Traceback (most recent call last):
  File "setup.py", line 737, in <module>
    build_deps()
  File "setup.py", line 321, in build_deps
    cmake=cmake)
  File "/home/jetson/dev/source/pytorch/tools/build_pytorch_libs.py", line 62, in build_caffe2
    cmake.build(my_env)
  File "/home/jetson/dev/source/pytorch/tools/setup_helpers/cmake.py", line 345, in build
    self.run(build_args, my_env)
  File "/home/jetson/dev/source/pytorch/tools/setup_helpers/cmake.py", line 141, in run
    check_call(command, cwd=self.build_dir, env=env)
  File "/home/jetson/.pyenv/versions/3.7.4/lib/python3.7/subprocess.py", line 347, in check_call
    raise CalledProcessError(retcode, cmd)
subprocess.CalledProcessError: Command '['cmake', '--build', '.', '--target', 'install', '--config', 'Release', '--', '-j', '6']' returned non-zero exit status 1.

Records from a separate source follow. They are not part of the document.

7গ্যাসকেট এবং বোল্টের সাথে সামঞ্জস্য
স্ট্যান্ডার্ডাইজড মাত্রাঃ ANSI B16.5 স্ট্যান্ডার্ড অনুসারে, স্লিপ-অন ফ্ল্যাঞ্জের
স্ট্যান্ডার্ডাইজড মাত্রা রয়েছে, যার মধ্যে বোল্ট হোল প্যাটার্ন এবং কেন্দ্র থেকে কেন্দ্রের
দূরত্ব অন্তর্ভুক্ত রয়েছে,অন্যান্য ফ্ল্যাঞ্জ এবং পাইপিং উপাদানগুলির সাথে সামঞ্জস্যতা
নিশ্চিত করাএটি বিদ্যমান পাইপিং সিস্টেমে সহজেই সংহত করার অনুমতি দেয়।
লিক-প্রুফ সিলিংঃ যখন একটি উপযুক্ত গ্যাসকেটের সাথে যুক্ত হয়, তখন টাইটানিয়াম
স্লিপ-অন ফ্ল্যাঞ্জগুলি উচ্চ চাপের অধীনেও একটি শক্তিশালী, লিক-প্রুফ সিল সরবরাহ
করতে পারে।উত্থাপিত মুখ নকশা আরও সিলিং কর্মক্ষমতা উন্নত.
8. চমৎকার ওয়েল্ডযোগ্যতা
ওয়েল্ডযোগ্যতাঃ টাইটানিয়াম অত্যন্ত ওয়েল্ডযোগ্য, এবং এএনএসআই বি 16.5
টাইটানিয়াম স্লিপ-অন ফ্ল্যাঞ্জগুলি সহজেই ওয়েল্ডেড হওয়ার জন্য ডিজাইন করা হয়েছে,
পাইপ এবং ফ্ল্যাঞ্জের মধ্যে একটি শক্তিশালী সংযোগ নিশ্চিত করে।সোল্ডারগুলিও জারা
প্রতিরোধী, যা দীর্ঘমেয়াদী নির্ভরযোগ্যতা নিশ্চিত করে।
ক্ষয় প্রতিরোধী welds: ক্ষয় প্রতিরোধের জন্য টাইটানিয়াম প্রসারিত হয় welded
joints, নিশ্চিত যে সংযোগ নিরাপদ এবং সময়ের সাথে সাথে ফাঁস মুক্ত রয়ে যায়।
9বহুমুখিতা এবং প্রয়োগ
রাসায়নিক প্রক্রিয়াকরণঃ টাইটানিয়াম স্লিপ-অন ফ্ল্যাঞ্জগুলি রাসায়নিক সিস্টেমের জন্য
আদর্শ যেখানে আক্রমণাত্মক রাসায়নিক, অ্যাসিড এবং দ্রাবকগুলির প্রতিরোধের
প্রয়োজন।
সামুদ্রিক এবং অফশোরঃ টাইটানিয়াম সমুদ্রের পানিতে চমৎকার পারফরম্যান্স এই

I have a virtualenv with python 3.7.4 (from source via pyenv) and am trying working on getting https://github.com/yifding/hetseq tested on multiple jetsons. I followed the steps from above, shown here:

git clone http://github.com/pytorch/pytorch --recursive --branch 1.6
cd pytorch
export USE_NCCL=0
export USE_DISTRIBUTED=0
export USE_QNNPACK=0
export USE_PYTORCH_QNNPACK=0
export TORCH_CUDA_ARCH_LIST="5.3;6.2;7.2"
export PYTORCH_BUILD_VERSION=1.6.0
export PYTORCH_BUILD_NUMBER=1
sudo apt install cmake libopenblas-dev
pip install -r requirements.txt
pip install scikit-build
pip install ninja
python setup.py bdist_wheel

Any thoughts?

I do want to note that the git clone command noted in the Build from Source instructions is not written in the correct order, it should be git clone http://github.com/pytorch/pytorch --recursive --branch <version>

I ran the build again and logged it here:

python setup.py bdist_wheel > build.log 2>&1

build.log (13.1 KB)

Hi @funkymunky, this is because the torch packages for Arm on pypi aren’t built with CUDA support, so they won’t detect your GPU.

I’m not exactly sure why this would be, but then again I hadn’t tried installing it in a virtualenv. Either way, glad that you were able to get it working.

Hi @harrison-matt, I don’t think 1.6 is a release tag for PyTorch, it appears to be a dev branch. v1.6.0 would be the release to clone (check their tags on GitHub). There are also patches to apply that are linked to under the Build from Source section of the instructions.

I haven’t tried building this version of PyTorch myself for JetPack 4.6 and with Python 3.7, so if you continue to encounter issues you may want to try a newer version of PyTorch.